Swallow this, old person. The time that has elapsed since the first Mission: Impossible film is – give or take a few months –the same as the gap between that project and the cancellation of the source television series. By this stage in the Bond franchise, Roger Moore was venerably pursuing Grace Jones up the Eiffel Tower.

Those 22 years have passed without the series quite deciding what it's about. The original show was essentially a collection of sophisticated confidence tricks, but, since JJ Abrams took over in the 12th century, the flim-flam has become mere decoration. There's a bit of that in the opening section of this palatable sixth film. It is just there, however, to propel us towards a McGuffin of weighty proportions: a quantity of plutonium has been stolen and Ethan Hunt must track it down before nutters bring on the apocalypse.

There's nothing much distinctive about Hunt to set the sequence apart from your Jack Ryan or your James Bond or your Jason Bourne. He has been a family man. He's not entirely ruthless. Yes, the not-quite-ageless Tom Cruise does play Hunt, but Tom Cruise played Jack Reacher and we've already forgotten that series ever existed.

Maybe the moral quandary at the heart of Fallout – save the world or the person in front of you? – gives it an intellectual heft uncharacteristic of the modern action film. Maybe it really, really doesn’t.


Okay, it's not quite a USP, but the standard and the nature of the action sequences do distinguish more recent Mission: Impossible episodes. Mission: Impossible – Fallout fairly froths with terrific, clattering violence that – staged with as little CGI as possible – makes competing summer flicks such as Skyscraper feel like clouds of generic software. The tile-crunching fight in a Parisian bathroom is better even than the loo bust-up in the opening section of Casino Royale. There's a bumpy, geographically sound car chase through the French capital that somehow maintains coherence despite the hysterical cutting. Best of all is a duel between helicopters that – requiring one to drop cargo on the other – comes across like an excellent smartphone game (I honestly mean that as a compliment). Oh, and Ethan gets to drive a lorry.

Fallout also features smart casting in its wider margins. Henry Cavill, not the most flexible of actors, fits neatly as a CIA operative assigned as official minder to Hunt and his team from the Impossible Missions Force; nobody is better suited to the role of a mountainous agent who takes his styling tips from 1950s cigarette commercials. Rebecca Ferguson is still suave as the hilariously named Ilsa Faust. Angela Bassett coasts as Secretary of State at the Department for Narrative Exposition. The real stand out here is, however, the increasingly busy Vanessa Kirby. I'm sure Chris McQuarrie didn't actually ask her to play the cynical arms dealer as Princess Margaret – her role in The Crown – but the hint of regal disapproval adds enormous zest to the scowling White Widow. You can smell the gin from here.

Cruise himself remains an odd, odd commodity.
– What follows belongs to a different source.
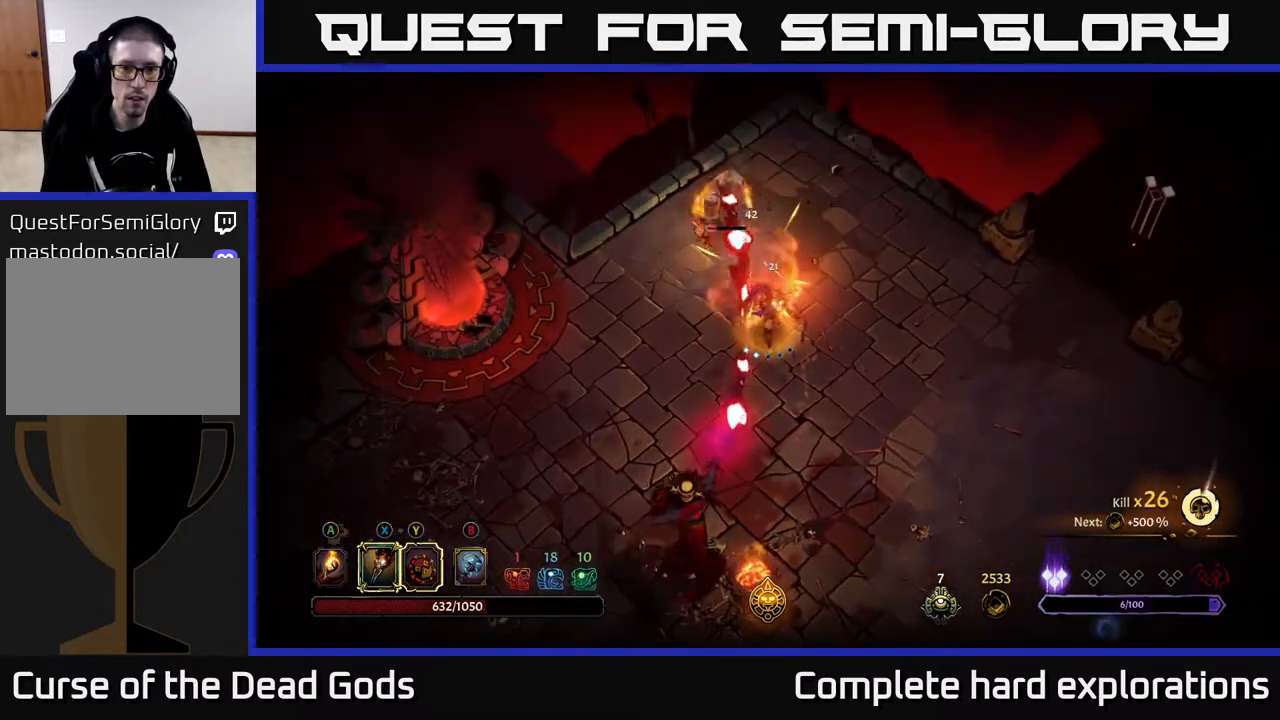
{"buttons": [], "left_stick": "down-left", "right_stick": "center", "events": []}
You sense the great man – born before the release of the Beatles first LP – straining to seem credible as an agent in the field. You sense him straining to seem credible as a human being. Shot in kindly light, he still looks remarkable, but every now and then folds of cheek suggest the middle-aged man bursting to break free from the well-tailored carapace. It may happen someday.

What else does Mission: Impossible have to sell us? Well, it works hard to obey Alfred Hitchcock's rule about highlighting significant landmarks when visiting a glamorous locale. So, we get an excellent parachute descent on to the roof of Grand Palais in Paris (though I missed why they couldn't just take the Metro). There's a fine chase through Tate Modern in London. We must, however, lodge an objection against the decision to begin in Belfast without featuring an ascent of the Albert Clock or a pursuit along Goliath in Harland & Wolff.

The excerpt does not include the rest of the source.